Many men and women complete law school and yet don’t practice law.  Because the barrier to entry is so much lower a huge (as in very large) number of people enter the real estate business and don’t stay (about 13 out of 14 are gone by the end of the 2nd year).  "I think I would like driving around town in a Cadillac, wearing nice clothes" is one I used to hear a lot when I drove a Cadillac.

People who aren’t actually in a particular game seldom ever know what it is really like to play that game.  They think they do but they don’t.  Even the players themselves have to get "all the way in" a game to really get it.

In his groundbreaking book, "Outliers", Malcolm Gladwell identified the three qualities work has to have if it is to be satisfying: autonomy, complexity and a connection between effort and reward.  Being a Realtor – for those fortunate enough to get into the business far enough to make a full connection with those three things – this business can be mostly joy.  Outsiders can’t usually see that part.  It is invisible to most of them and even to many in the business.  Nevertheless, it is there for all who care to partake.

For the following three paragraphs I am borrowing (direct text or concepts) from Malcolm’s wonderful book:

When you come home at night you might be tired and even short on cash and a bit overwhelmed.  But you are alive  You are your own boss.  You are responsible for your own decisions and direction.  Your work is complex: it engages your mind and imagination.  And in your work there is a relationship between effort and reward: the longer or more effectively you work on and in your business the more money you can make.
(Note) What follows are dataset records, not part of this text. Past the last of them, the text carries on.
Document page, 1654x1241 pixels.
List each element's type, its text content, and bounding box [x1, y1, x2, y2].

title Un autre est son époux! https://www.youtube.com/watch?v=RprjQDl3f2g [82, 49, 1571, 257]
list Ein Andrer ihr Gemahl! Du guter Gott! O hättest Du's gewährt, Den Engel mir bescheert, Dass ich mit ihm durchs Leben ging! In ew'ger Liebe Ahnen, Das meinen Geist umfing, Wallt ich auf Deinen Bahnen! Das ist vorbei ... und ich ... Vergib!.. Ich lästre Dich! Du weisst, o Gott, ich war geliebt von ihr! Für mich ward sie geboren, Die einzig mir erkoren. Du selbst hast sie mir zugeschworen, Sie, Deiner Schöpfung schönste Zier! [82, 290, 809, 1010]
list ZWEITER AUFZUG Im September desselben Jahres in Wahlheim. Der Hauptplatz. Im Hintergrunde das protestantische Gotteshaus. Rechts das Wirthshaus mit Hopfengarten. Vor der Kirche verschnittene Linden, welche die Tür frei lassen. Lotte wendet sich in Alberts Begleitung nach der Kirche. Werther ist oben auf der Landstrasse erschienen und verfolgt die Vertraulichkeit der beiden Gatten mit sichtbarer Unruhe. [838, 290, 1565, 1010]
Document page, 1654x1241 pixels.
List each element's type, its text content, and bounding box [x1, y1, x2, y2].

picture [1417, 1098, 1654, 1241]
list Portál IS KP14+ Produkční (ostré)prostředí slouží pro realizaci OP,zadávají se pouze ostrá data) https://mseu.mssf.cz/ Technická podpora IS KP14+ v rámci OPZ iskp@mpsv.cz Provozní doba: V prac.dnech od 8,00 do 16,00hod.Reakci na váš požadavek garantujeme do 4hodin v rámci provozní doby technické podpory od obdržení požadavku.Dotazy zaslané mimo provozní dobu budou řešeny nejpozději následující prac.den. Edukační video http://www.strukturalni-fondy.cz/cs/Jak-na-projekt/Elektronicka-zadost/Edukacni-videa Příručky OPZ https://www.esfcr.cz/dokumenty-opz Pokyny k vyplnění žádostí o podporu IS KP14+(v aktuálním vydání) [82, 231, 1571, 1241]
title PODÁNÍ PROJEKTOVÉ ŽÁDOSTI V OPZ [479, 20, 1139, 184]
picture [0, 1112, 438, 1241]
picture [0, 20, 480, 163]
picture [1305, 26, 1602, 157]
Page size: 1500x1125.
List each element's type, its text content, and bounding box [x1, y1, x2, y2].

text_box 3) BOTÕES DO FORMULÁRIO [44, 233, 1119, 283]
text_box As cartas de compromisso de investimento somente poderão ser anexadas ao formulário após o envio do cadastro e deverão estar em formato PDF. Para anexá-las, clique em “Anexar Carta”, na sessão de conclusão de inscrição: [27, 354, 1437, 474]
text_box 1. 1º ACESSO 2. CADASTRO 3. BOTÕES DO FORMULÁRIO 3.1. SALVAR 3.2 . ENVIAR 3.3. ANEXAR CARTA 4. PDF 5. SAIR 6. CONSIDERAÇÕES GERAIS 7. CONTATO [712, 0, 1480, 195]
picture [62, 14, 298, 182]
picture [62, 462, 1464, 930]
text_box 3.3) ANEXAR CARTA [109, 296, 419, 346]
Those three things – autonomy, complexity and a connection between effort and reward – are, most people agree, the three qualities that work has to have if it is to be satisfying.  It is not how much money we make that ultimately makes us happy, it’s whether our work fulfills us.  If I offered you a choice between being an architect for $75,000 a year and working in a tollbooth every day for the rest of your life for $100,000 a year, which would you take?  I’m guessing the former, because there is complexity, autonomy and a connection between effort and reward in doing creative work, and that’s worth more to most of us than money. 

Work that fulfills those three criteria is meaningful.  Being a teacher is meaningful.  Being a physician is meaningful.  So is being an entrepreneur.   …..  Hard word is a prison sentence only if it does not have meaning.  Once is does, it becomes the kind of thing that makes you dance for joy.

Any Realtor who learns to effectively lead generate (lead generation itself has all three: autonomy, complexity and a connection between effort and reward) can have a business worth having and a life worth living (as in mostly fun).  Lead generation is very well covered in Gary Keller’s wonderful book, "Shift".  I highly recommend it.